SINGAPORE, April 28 (Reuters) – Asian oil refiners are reaping their highest profits ever this week, spurred by higher fuel demand during peak holiday seasons as more economies recover from the COVID-19 pandemic while the region ramps up exports to Europe to replace a Russia shortfall.
Profit margins for complex refineries in Singapore, the bellwether for Asian refiners, tipped over $20 a barrel on Wednesday.
Gasoline, diesel and jet fuel crack spreads all hit fresh record highs of $22.28, $47.53 and $37.38 per barrel respectively on Thursday, thanks to a transport boom as more economies ease COVID restrictions.
The demand strength comes at a time when supplies remain tight following lower fuel exports from China and disruption to trade flows of Russian oil due to international sanctions, industry analysts said.
“The current strength in cracks for transportation fuels are likely due to the convergence of improving demand and tightened regional production,” Sandy Kwa, senior analyst at Boston Consulting Group, said, adding there is also some seasonal support coming from the Ramadan month in Indonesia and Malaysia.
“Meanwhile, regional production is subdued due to the spring refinery maintenance season, as well as low runs in China… The current robust margins will incentivize the available refineries to maximize runs, and even encourage those on turnarounds to return online.”
Strong margins will benefit export-oriented refiners such as South Korea’s SK Energy and S-Oil Corp, as well as Taiwan’s Formosa Petrochemical Corp.
However, refiners may have little room to squeeze out more fuel because most are already running at full capacity, traders said.

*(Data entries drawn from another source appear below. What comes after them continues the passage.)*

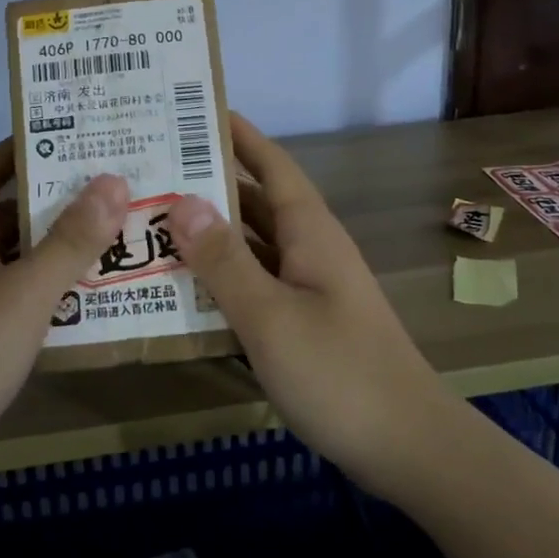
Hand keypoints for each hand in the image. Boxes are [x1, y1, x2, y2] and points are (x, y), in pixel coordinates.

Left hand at [0, 141, 128, 505]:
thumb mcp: (24, 292)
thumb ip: (70, 240)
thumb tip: (114, 180)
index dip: (24, 146)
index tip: (77, 135)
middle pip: (14, 211)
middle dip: (62, 198)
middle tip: (120, 186)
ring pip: (22, 257)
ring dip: (64, 246)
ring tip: (121, 233)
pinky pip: (23, 298)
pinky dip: (55, 291)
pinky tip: (97, 297)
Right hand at [165, 115, 454, 495]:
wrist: (408, 447)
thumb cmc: (339, 373)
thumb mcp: (271, 316)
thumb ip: (225, 261)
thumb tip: (182, 200)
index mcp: (310, 232)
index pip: (271, 165)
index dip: (238, 135)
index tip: (194, 111)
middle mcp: (310, 250)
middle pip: (255, 204)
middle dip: (208, 184)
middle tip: (151, 171)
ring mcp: (309, 289)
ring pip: (253, 247)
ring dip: (211, 235)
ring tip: (154, 223)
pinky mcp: (304, 323)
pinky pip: (256, 285)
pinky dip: (222, 279)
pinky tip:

“Refiners are already maxing out. Everybody wants to run more but there is not really much spare capacity except for China,” said an analyst at a North Asian refiner.
China’s March crude throughput fell to its lowest level since October and is expected to fall further as a surge in crude oil prices squeezed margins and tight COVID lockdowns hurt fuel consumption.
Western sanctions on Russia have hit exports from the world’s top crude and oil products exporter combined. That has crimped supplies of diesel and refining feedstocks such as vacuum gasoil just as peak consumption seasons like the Eid festival in May and U.S. summer driving season kick in.
“In addition to the potential reduction of Russian gasoil supply going forward, without sufficient gas supply in the EU to power industries and power stations, demand on diesel is expected to increase as well,” a Singapore-based trader said.
On Wednesday Russia cut gas supplies to Poland and Bulgaria for refusing to pay in roubles, cranking up retaliation for Western sanctions imposed over Moscow’s invasion of Ukraine. Russia calls its actions in Ukraine a “special operation”.
Europe’s diesel imports from Asia, the Middle East and the United States are set to hit their highest levels in almost three years this April.
U.S. refiners are also prioritising diesel output over gasoline because distillates stocks are at their lowest level since May 2008.